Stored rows
****************

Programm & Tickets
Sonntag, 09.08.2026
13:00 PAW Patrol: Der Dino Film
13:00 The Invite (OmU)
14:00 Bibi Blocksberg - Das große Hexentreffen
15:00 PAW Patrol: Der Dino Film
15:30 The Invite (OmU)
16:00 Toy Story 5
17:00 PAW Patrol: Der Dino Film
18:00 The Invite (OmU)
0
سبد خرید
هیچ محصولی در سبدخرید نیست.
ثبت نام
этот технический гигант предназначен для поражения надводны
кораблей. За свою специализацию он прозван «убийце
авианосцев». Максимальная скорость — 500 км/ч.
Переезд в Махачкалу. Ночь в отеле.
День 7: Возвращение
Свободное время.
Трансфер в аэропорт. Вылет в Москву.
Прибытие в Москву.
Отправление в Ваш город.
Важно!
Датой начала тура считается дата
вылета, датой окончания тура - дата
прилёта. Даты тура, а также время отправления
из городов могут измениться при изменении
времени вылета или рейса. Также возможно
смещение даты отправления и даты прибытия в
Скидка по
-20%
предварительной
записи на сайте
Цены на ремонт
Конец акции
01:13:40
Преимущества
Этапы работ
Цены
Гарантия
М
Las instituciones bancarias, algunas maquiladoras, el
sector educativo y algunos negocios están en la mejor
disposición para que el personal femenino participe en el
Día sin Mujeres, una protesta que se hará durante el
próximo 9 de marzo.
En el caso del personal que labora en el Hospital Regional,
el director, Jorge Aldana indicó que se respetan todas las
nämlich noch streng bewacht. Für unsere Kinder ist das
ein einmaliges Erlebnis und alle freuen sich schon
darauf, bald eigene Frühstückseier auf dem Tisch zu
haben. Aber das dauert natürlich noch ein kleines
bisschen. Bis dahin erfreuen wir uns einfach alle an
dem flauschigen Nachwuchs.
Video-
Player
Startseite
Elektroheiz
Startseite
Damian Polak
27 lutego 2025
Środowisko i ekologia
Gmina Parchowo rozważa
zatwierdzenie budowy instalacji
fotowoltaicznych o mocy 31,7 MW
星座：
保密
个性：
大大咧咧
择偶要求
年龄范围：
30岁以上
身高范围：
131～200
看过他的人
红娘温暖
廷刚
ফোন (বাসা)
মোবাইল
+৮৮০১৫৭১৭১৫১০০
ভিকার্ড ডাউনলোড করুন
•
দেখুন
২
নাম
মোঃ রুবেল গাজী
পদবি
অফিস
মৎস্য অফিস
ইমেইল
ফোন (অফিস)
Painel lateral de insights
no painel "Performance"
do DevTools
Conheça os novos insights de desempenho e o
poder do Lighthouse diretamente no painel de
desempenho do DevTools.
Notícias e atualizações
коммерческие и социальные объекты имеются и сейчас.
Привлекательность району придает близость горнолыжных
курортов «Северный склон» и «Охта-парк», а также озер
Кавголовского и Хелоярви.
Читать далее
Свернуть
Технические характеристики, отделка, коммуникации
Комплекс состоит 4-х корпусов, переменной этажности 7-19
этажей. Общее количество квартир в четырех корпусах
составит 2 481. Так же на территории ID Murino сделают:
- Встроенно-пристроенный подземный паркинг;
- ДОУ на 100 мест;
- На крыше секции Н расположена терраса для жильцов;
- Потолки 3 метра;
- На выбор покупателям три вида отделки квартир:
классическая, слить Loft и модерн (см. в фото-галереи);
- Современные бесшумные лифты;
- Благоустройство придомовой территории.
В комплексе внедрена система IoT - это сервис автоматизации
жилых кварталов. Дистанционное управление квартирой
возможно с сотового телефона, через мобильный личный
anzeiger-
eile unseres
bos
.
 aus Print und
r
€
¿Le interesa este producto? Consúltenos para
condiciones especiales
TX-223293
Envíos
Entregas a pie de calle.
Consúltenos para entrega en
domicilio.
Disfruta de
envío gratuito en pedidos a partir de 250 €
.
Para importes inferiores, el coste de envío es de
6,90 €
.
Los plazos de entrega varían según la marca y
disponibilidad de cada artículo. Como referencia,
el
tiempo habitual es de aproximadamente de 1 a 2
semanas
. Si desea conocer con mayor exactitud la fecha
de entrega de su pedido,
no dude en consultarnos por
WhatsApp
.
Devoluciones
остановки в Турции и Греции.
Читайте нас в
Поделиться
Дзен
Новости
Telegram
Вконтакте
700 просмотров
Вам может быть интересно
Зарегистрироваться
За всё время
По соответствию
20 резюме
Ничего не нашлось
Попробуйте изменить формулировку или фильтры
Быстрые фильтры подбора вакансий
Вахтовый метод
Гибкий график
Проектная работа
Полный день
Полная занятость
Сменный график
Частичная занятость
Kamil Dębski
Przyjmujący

****************

= What to work on =
Can you reproduce the rows above, swapping "PAW Patrol" for "Paw Patrol" everywhere it occurs and leaving everything else unchanged?

= Task response =
Programm & Tickets
Sonntag, 09.08.2026
13:00 Paw Patrol: Der Dino Film
13:00 The Invite (OmU)
14:00 Bibi Blocksberg - Das große Hexentreffen
15:00 Paw Patrol: Der Dino Film
15:30 The Invite (OmU)
16:00 Toy Story 5
17:00 Paw Patrol: Der Dino Film
18:00 The Invite (OmU)
0
سبد خرید
هیچ محصولی در سبدخرید نیست.
ثبت نام
этот технический гигант предназначен для поражения надводны
кораблей. За свою специализацию он прозван «убийце
авианосцев». Максимальная скорость — 500 км/ч.
Переезд в Махачкалу. Ночь в отеле.
День 7: Возвращение
Свободное время.
Трансфер в аэропорт. Вылет в Москву.
Прибытие в Москву.
Отправление в Ваш город.
Важно!
Датой начала тура считается дата
вылета, датой окончания тура - дата
прилёта. Даты тура, а также время отправления
из городов могут измениться при изменении
времени вылета или рейса. Также возможно
смещение даты отправления и даты прибытия в
Скидка по
-20%
предварительной
записи на сайте
Цены на ремонт
Конец акции
01:13:40
Преимущества
Этапы работ
Цены
Гарантия
М
Las instituciones bancarias, algunas maquiladoras, el
sector educativo y algunos negocios están en la mejor
disposición para que el personal femenino participe en el
Día sin Mujeres, una protesta que se hará durante el
próximo 9 de marzo.
En el caso del personal que labora en el Hospital Regional,
el director, Jorge Aldana indicó que se respetan todas las
nämlich noch streng bewacht. Für unsere Kinder ist das
ein einmaliges Erlebnis und alle freuen sich schon
darauf, bald eigene Frühstückseier auf dem Tisch zu
haben. Aber das dauert natürlich noch ein kleines
bisschen. Bis dahin erfreuen wir uns einfach alle an
dem flauschigen Nachwuchs.
Video-
Player
Startseite
Elektroheiz
Startseite
Damian Polak
27 lutego 2025
Środowisko i ekologia
Gmina Parchowo rozważa
zatwierdzenie budowy instalacji
fotowoltaicznych o mocy 31,7 MW
星座：
保密
个性：
大大咧咧
择偶要求
年龄范围：
30岁以上
身高范围：
131～200
看过他的人
红娘温暖
廷刚
ফোন (বাসা)
মোবাইল
+৮৮০১৫৭১৭১৫১০০
ভিকার্ড ডাউনলোড করুন
•
দেখুন
২
নাম
মোঃ রুবেল গাজী
পদবি
অফিস
মৎস্য অফিস
ইমেইল
ফোন (অফিস)
Painel lateral de insights
no painel "Performance"
do DevTools
Conheça os novos insights de desempenho e o
poder do Lighthouse diretamente no painel de
desempenho do DevTools.
Notícias e atualizações
коммерческие и социальные объекты имеются и сейчас.
Привлекательность району придает близость горнолыжных
курортов «Северный склон» и «Охта-парк», а также озер
Кавголовского и Хелоярви.
Читать далее
Свернуть
Технические характеристики, отделка, коммуникации
Комплекс состоит 4-х корпусов, переменной этажности 7-19
этажей. Общее количество квартир в четырех корпусах
составит 2 481. Так же на территории ID Murino сделают:
- Встроенно-пристроенный подземный паркинг;
- ДОУ на 100 мест;
- На крыше секции Н расположена терраса для жильцов;
- Потолки 3 метра;
- На выбор покупателям три вида отделки квартир:
классическая, слить Loft и модерн (см. в фото-галереи);
- Современные бесшумные лифты;
- Благоустройство придомовой территории.
В комплексе внедрена система IoT - это сервис автоматизации
жилых кварталов. Дистанционное управление квартирой
возможно с сотового телефона, через мобильный личный
anzeiger-
eile unseres
bos
.
 aus Print und
r
€
¿Le interesa este producto? Consúltenos para
condiciones especiales
TX-223293
Envíos
Entregas a pie de calle.
Consúltenos para entrega en
domicilio.
Disfruta de
envío gratuito en pedidos a partir de 250 €
.
Para importes inferiores, el coste de envío es de
6,90 €
.
Los plazos de entrega varían según la marca y
disponibilidad de cada artículo. Como referencia,
el
tiempo habitual es de aproximadamente de 1 a 2
semanas
. Si desea conocer con mayor exactitud la fecha
de entrega de su pedido,
no dude en consultarnos por
WhatsApp
.
Devoluciones
остановки в Турции и Греции.
Читайте нас в
Поделиться
Дзен
Новости
Telegram
Вконтакте
700 просмотров
Вам может быть интересно
Зарегистрироваться
За всё время
По соответствию
20 резюме
Ничего не нашлось
Попробуйте изменить формулировку или фильтры
Быстрые фильтры подбора вакансий
Вахтовый метод
Гибкий график
Проектная работа
Полный день
Полная занятость
Сменный график
Частичная занятость
Kamil Dębski
Przyjmujący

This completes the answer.